▶ TASK OBJECTIVE: Reproduce the listing below exactly, except for its pictures.

━━━━━ SOURCE DATA ━━━━━

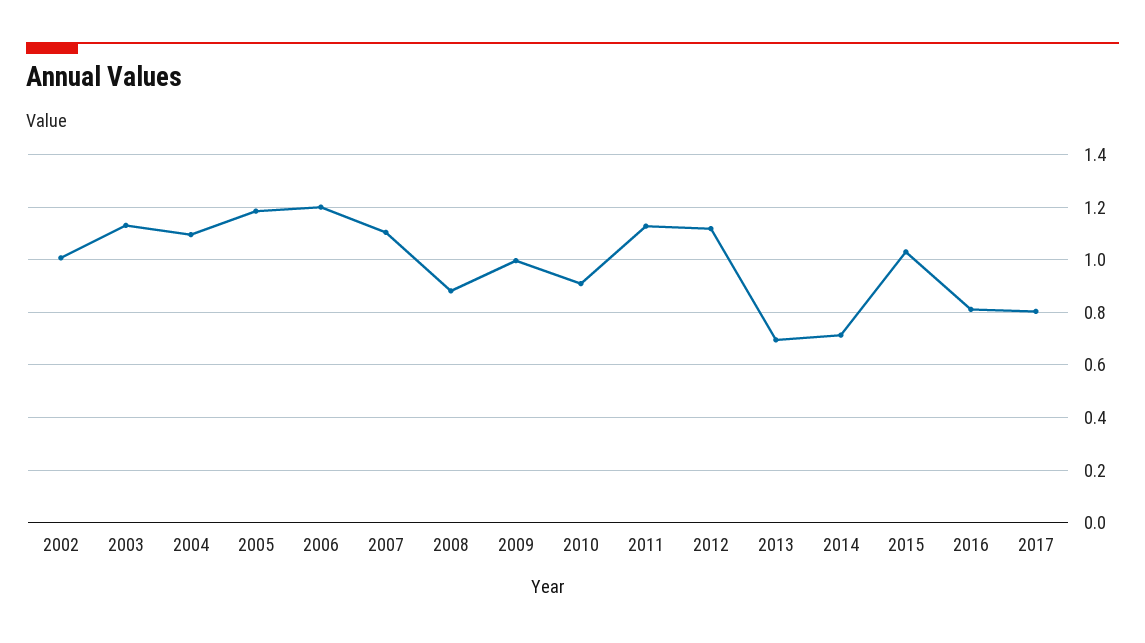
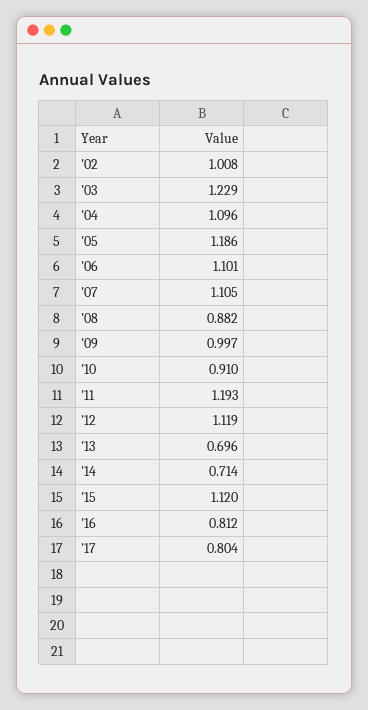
  {
    "2002": 1.008,
-   "2003": 1.125,
+   "2003": 1.229,
    "2004": 1.096,
    "2005": 1.186,
-   "2006": 1.2,
+   "2006": 1.101,
    "2007": 1.105,
    "2008": 0.882,
    "2009": 0.997,
    "2010": 0.91,
-   "2011": 1.125,
+   "2011": 1.193,
    "2012": 1.119,
    "2013": 0.696,
    "2014": 0.714,
-   "2015": 1.025,
+   "2015": 1.12,
    "2016": 0.812,
    "2017": 0.804
  }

━━━━━

▶ SOLUTION FOR THIS EXERCISE:
  {
    "2002": 1.008,
-   "2003": 1.125,
+   "2003": 1.229,
    "2004": 1.096,
    "2005": 1.186,
-   "2006": 1.2,
+   "2006": 1.101,
    "2007": 1.105,
    "2008": 0.882,
    "2009": 0.997,
    "2010": 0.91,
-   "2011": 1.125,
+   "2011": 1.193,
    "2012": 1.119,
    "2013": 0.696,
    "2014": 0.714,
-   "2015": 1.025,
+   "2015": 1.12,
    "2016": 0.812,
    "2017": 0.804
  }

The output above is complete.